Witherod Viburnum - Viburnum nudum
Viburnum nudum, or witherod viburnum, is native to New England, but this hardy perennial thrives in U.S. hardiness zones three through eight. The witherod viburnum has a variety of landscaping uses, including hedgerows, native gardens, and mass plantings, and is perfect for attracting a diverse range of wildlife to both gardens and uncultivated areas.
Viburnum nudum is a drought-resistant plant that adapts to a range of soil types easily, including dry and boggy soils. For optimum growth, choose well-drained land that ranges from average to wet, and plant viburnum in full sun to partial shade. The shrub develops into a rounded shape over time and has medium-thick, elliptical leaves that grow in opposite pairs on the arching branches.

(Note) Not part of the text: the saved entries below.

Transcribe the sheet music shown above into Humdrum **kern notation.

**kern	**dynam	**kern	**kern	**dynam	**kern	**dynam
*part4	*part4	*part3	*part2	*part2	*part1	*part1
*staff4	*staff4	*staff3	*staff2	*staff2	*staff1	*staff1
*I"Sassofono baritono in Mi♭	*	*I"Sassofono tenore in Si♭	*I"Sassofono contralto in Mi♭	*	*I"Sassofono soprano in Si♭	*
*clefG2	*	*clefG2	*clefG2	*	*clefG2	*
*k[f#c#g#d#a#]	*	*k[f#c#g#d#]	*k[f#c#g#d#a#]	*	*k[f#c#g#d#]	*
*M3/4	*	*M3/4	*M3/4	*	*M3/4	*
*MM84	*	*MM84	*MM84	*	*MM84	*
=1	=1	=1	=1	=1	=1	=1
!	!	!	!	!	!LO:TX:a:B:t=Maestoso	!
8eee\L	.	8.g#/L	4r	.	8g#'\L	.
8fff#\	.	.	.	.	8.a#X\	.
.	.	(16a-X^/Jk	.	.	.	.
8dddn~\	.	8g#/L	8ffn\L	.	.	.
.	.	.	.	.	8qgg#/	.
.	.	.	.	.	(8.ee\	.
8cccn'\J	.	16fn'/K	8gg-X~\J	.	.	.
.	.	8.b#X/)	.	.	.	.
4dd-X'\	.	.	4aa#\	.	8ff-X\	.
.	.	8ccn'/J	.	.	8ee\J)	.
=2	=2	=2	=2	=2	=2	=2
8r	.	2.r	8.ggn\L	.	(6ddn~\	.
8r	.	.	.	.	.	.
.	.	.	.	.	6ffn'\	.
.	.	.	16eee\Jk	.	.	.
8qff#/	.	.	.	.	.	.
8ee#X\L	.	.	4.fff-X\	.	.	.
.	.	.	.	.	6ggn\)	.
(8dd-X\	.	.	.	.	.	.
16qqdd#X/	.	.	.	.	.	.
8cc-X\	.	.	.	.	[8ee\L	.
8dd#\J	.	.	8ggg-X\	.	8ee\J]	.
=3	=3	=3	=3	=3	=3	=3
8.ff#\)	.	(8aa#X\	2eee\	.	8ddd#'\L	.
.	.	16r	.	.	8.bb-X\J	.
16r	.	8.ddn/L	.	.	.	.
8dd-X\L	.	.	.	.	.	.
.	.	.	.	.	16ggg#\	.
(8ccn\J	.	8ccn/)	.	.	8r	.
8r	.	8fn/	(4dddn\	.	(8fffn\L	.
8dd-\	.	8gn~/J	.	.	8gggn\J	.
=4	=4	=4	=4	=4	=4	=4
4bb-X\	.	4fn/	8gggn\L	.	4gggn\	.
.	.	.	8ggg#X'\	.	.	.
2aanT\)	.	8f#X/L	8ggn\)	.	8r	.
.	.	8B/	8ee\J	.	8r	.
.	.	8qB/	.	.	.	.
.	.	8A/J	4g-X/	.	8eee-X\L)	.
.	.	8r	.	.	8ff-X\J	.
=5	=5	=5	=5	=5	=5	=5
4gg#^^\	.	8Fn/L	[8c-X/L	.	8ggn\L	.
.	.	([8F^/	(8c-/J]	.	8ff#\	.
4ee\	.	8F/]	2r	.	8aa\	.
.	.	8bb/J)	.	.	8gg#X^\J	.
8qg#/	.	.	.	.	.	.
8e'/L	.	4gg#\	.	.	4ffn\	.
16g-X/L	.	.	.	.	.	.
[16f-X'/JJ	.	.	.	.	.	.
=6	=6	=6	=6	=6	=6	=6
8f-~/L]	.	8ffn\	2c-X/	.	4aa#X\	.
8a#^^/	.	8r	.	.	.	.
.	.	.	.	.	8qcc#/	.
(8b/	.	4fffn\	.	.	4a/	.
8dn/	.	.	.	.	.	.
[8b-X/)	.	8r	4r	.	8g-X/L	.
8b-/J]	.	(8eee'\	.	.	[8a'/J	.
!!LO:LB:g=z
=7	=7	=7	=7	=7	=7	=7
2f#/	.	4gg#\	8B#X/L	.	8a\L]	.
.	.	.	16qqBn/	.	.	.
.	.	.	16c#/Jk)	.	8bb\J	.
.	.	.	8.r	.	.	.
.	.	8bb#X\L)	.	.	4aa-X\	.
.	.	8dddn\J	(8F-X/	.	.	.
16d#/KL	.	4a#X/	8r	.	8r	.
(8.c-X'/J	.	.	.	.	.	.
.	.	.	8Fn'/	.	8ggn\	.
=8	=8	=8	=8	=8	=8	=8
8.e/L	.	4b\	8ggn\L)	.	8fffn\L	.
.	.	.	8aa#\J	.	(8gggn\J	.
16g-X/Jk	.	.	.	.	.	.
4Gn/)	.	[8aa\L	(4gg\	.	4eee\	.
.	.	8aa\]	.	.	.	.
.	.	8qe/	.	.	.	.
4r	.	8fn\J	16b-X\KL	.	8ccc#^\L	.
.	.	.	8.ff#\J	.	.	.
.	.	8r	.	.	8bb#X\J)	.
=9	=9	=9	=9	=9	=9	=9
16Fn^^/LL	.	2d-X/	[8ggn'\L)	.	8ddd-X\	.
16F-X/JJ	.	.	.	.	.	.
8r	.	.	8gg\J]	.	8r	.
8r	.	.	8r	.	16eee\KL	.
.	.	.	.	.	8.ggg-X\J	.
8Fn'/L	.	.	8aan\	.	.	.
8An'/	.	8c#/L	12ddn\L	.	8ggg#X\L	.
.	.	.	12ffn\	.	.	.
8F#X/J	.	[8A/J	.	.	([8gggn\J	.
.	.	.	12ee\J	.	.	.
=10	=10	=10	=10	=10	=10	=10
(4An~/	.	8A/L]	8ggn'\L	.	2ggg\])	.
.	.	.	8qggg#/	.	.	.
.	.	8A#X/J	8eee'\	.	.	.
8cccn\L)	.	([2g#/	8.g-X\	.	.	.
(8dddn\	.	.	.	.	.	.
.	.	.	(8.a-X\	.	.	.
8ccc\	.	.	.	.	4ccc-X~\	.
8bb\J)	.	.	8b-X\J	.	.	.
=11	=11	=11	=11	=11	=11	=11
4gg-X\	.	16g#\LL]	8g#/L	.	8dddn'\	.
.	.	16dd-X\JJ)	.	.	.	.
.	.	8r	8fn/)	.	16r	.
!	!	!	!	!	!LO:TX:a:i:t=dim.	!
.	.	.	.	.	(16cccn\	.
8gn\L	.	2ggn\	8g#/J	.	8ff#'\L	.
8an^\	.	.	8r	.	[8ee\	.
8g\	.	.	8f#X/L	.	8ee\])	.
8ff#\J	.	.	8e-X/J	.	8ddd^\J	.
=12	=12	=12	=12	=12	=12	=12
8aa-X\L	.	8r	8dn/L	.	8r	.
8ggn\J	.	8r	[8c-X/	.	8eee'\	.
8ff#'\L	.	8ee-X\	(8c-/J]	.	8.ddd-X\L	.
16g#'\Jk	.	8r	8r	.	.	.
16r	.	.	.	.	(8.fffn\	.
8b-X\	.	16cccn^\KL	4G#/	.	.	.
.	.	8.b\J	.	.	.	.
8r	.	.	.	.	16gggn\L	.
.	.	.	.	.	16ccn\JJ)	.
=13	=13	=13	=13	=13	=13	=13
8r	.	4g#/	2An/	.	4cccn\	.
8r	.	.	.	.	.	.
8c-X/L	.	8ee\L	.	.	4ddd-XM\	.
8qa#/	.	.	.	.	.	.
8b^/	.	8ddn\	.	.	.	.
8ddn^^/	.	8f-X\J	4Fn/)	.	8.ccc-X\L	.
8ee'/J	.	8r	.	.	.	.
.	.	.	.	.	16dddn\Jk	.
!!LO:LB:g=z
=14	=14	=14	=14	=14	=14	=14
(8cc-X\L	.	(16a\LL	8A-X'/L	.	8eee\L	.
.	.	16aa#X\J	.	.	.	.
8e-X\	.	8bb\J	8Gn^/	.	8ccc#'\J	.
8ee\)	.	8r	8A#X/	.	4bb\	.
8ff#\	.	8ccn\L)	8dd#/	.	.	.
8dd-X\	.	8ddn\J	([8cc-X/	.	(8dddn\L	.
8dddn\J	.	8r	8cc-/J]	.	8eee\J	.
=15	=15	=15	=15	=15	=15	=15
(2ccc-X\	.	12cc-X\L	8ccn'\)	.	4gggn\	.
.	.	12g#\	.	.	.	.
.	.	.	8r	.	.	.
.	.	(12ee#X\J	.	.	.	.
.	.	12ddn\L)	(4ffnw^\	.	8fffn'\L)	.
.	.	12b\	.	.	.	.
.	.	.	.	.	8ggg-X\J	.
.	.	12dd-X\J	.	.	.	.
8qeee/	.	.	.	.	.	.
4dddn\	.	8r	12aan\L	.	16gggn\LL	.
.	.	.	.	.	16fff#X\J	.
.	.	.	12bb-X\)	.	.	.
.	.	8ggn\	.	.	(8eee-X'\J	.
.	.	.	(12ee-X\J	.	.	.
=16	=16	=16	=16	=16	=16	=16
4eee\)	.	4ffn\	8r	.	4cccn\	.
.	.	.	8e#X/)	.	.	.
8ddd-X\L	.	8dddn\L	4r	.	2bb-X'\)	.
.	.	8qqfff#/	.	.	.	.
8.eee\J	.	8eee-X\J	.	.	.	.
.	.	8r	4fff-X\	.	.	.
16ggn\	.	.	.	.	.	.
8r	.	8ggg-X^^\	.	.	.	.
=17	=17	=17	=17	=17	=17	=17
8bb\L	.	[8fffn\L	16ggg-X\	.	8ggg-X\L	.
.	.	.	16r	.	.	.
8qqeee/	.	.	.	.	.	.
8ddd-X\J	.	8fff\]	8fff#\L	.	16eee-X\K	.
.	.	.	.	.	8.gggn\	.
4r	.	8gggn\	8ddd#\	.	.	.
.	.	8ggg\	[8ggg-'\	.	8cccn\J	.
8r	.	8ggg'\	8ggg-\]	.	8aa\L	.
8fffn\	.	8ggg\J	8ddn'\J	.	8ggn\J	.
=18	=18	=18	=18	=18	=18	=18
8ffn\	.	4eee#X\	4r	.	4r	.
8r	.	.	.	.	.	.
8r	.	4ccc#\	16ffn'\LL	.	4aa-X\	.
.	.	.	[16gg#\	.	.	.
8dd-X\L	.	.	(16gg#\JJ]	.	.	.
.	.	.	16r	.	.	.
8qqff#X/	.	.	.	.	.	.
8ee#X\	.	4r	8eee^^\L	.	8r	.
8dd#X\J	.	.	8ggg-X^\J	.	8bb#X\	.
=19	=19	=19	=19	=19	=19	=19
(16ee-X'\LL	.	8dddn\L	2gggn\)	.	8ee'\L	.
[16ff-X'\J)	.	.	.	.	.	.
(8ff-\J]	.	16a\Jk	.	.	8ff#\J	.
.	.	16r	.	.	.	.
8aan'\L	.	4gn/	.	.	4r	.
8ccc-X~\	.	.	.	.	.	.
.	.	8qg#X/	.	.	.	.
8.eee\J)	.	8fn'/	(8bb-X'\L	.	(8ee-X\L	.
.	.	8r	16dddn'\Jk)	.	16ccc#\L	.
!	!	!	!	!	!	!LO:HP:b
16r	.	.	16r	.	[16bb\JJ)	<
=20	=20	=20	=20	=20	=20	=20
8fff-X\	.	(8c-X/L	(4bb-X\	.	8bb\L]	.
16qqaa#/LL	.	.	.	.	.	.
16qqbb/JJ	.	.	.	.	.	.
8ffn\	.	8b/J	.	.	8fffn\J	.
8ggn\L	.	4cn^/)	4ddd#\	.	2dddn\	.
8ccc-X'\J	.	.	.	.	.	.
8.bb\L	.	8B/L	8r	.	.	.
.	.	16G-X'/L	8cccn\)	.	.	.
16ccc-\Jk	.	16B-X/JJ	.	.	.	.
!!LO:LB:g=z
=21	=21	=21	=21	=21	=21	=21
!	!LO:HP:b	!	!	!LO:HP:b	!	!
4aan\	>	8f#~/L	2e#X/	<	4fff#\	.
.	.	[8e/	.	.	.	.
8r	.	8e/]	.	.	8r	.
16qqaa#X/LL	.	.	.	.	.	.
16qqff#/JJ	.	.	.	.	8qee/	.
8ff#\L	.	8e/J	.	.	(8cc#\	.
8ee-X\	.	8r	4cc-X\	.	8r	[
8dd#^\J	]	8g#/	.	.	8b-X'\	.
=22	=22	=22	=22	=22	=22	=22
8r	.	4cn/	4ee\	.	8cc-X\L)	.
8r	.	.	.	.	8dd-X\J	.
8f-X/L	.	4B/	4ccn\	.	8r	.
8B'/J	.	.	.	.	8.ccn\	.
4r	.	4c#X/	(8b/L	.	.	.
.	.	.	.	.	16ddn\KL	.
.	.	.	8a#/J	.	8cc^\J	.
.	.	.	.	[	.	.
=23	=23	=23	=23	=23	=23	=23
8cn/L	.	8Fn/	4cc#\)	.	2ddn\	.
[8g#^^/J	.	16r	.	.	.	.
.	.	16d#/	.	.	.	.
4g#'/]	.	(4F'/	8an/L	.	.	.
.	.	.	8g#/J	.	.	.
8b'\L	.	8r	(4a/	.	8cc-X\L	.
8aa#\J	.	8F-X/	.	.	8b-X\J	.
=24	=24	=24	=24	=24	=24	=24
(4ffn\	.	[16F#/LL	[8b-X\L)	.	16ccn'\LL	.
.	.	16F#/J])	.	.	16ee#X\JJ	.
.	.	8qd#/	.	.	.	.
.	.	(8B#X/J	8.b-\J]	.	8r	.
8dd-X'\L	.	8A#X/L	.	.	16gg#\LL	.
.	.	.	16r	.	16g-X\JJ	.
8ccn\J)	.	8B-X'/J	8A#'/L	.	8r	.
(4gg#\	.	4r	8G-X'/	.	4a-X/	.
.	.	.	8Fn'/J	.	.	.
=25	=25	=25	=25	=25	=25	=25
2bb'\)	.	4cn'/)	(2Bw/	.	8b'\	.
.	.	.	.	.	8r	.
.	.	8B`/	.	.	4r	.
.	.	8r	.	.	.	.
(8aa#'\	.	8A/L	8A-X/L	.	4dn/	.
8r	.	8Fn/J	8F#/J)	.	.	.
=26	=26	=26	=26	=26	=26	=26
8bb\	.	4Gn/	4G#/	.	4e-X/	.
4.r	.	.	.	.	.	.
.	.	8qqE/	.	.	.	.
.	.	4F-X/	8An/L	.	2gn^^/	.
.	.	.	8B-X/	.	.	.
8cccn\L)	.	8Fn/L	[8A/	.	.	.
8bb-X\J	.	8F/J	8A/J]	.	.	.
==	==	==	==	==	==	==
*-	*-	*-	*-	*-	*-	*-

The berries and flowers are the true stars of witherod viburnum in native and flower gardens. In early spring, delicate flowers emerge, bringing creamy, white color to hedgerows and gardens. The blooms attract local pollinators, but also bring native birds and mammals to the property, making the shrub an excellent choice for mass plantings. Some varieties undergo a color change during early summer, with the subtle white blooms transforming into bold pink or purplish flowers.

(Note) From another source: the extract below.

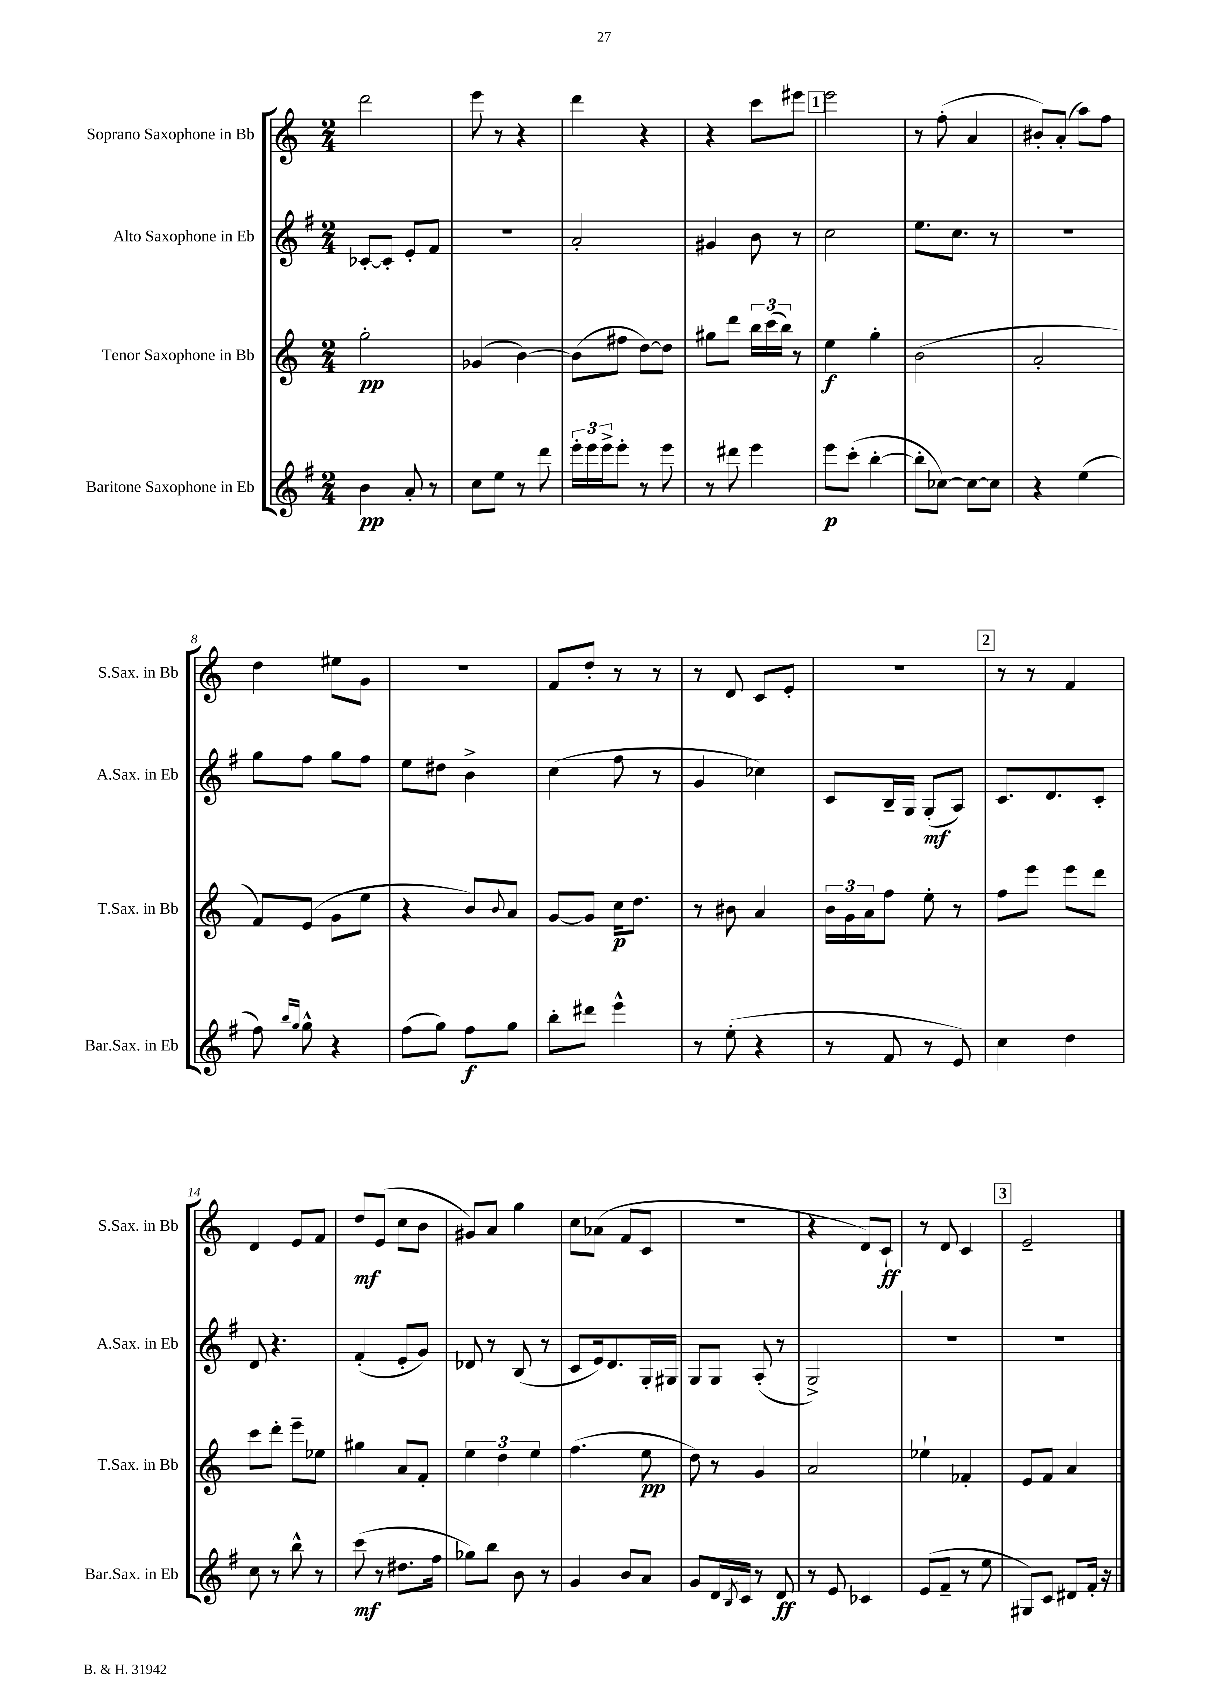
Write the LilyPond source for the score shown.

The colorful berries add interest to autumn and winter landscapes. The berries appear in late summer and persist through autumn. The berries change colors several times as they ripen to maturity. Beginning as green berries that brighten to pink and ripen into deep purple, the berries attract birds and other wildlife to the property, giving native gardens a variety of visitors that persist through autumn.
The leaves are a variety of vibrant colors like purple and maroon throughout autumn, making mass plantings of the colorful shrub addition to uncultivated areas. Witherod viburnum has a moderate growth rate. At maturity, the plant reaches six to 12 feet high with a width of up to seven feet.